In his interview with CNN, Deveaux said police responded promptly to Henneberry’s call. They shut down the street and evacuated several homes. After an initial exchange of gun fire with Tsarnaev, they assaulted him with explosives known as flash bangs, meant to disorient, and a negotiator on the second floor of the house began talking to him.
Deveaux said police were worried that Tsarnaev was wearing an explosive vest – as his brother had been the night before. It took the negotiator 20 to 30 minutes to persuade the 19-year-old to lift his shirt so that authorities could see his chest.
“Once we saw that, we felt comfortable enough to send some officers with tactical equipment to go in and grab him and pull him away from the boat so he wouldn’t be able to have anything,” Deveaux said in the CNN interview.
He noted that as police were talking with Tsarnaev, a hovering state police helicopter was keeping tabs on the wounded man with a heat seeking device that could detect every movement.

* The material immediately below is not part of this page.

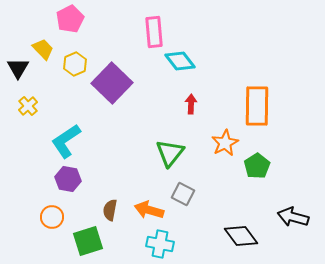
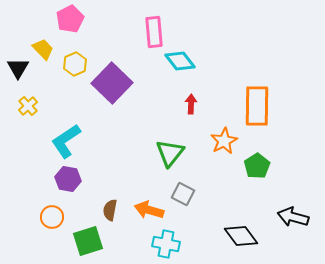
orange star: moved 1 px left, 2 px up
cyan cross: moved 6 px right
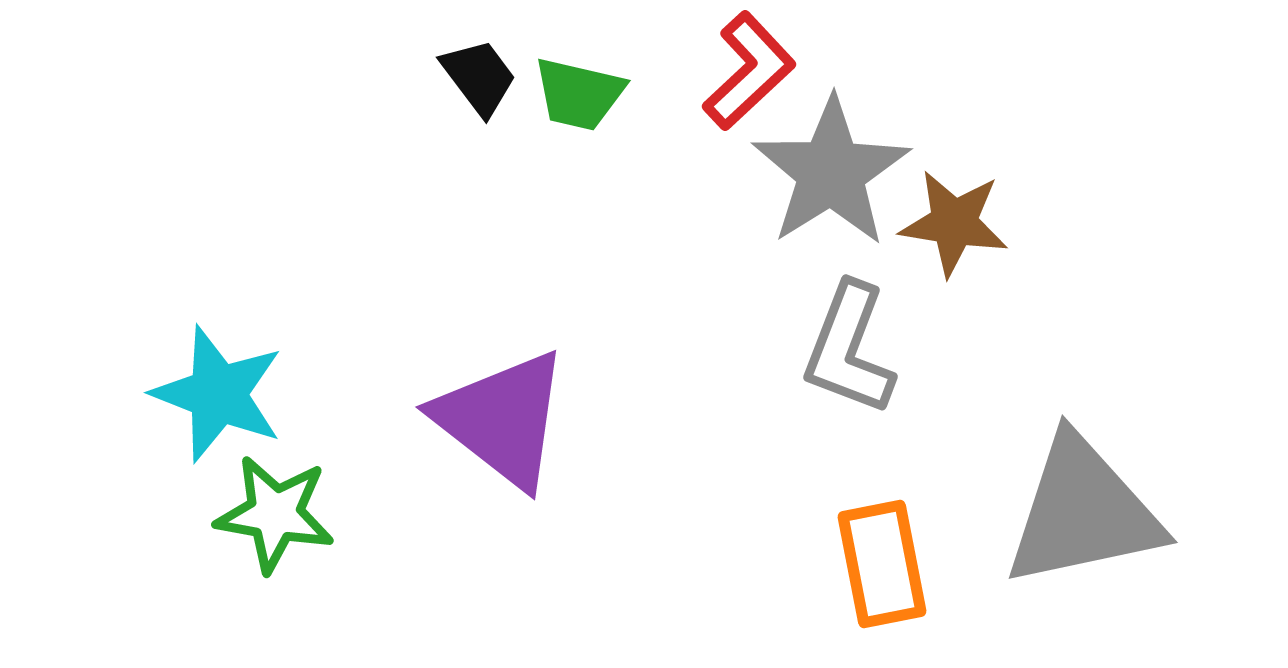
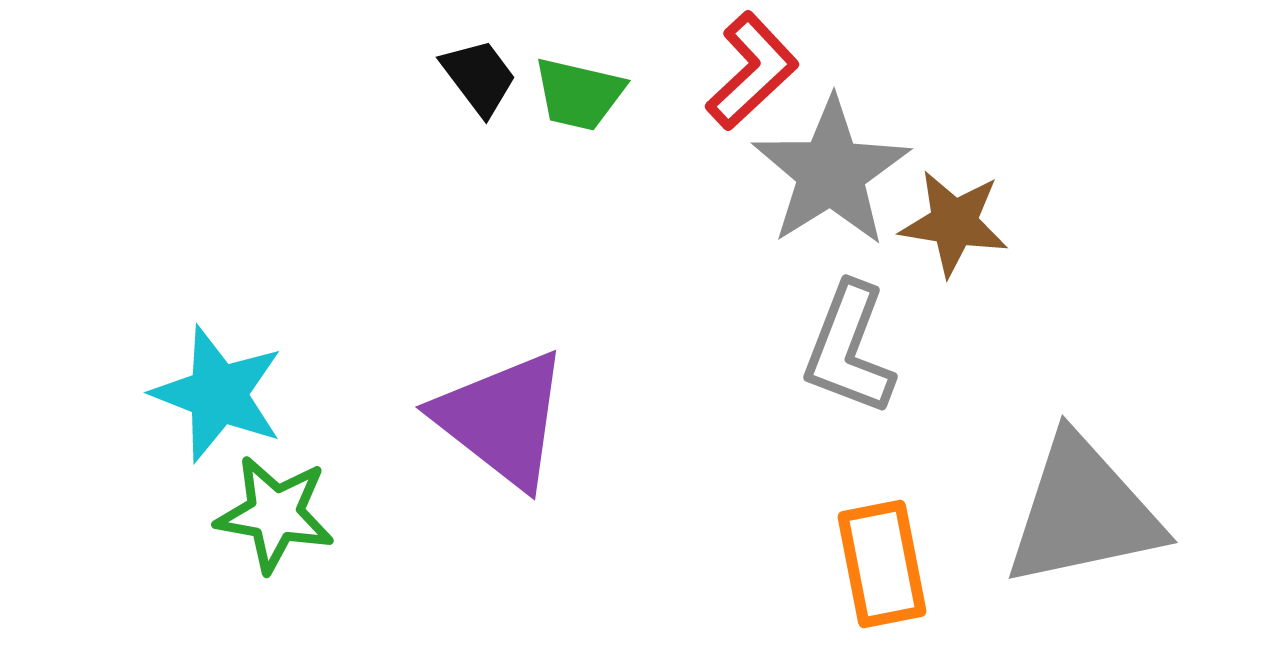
red L-shape: moved 3 px right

It was the Watertown’s second round with Dzhokhar Tsarnaev. The first came when he and his brother, who had allegedly shot and killed a Massachusetts Institute of Technology campus police officer, careened into the sleepy streets of Watertown in two vehicles, including a Mercedes SUV that they had carjacked.
Watertown police were able to track that car, Deveaux said, and knew what streets it was on because the carjacking victim’s cell phone was still in the vehicle. They knew they were tracking the Boston Marathon bombing suspects because they had bragged about their role to the carjacking victim, Deveaux said: "We did the Boston Marathon bombing and we killed a police officer," the chief said the victim had quoted them as saying.
Deveaux said a Watertown officer on duty spotted the two cars at about 12:30 a.m. and called for backup. But before other officers could arrive, the brothers jumped out of the cars and opened fired. “They came out shooting,” Deveaux said.
They pair carried handguns; a rifle, which Deveaux described as a long arm, was found in the car.
The police officer, still the sole responder, reversed his car to give himself some distance from the gunfire, as several more officers pulled up.
Deveaux said a shift had just ended and two off-duty officers on their way home responded to the call. Altogether, six police officers engaged in the gunfight, Deveaux said, estimating that there were more 200 shots fired over five to 10 minutes, in addition to an uncounted number of pipe bombs and other explosives that the two men were lighting and throwing.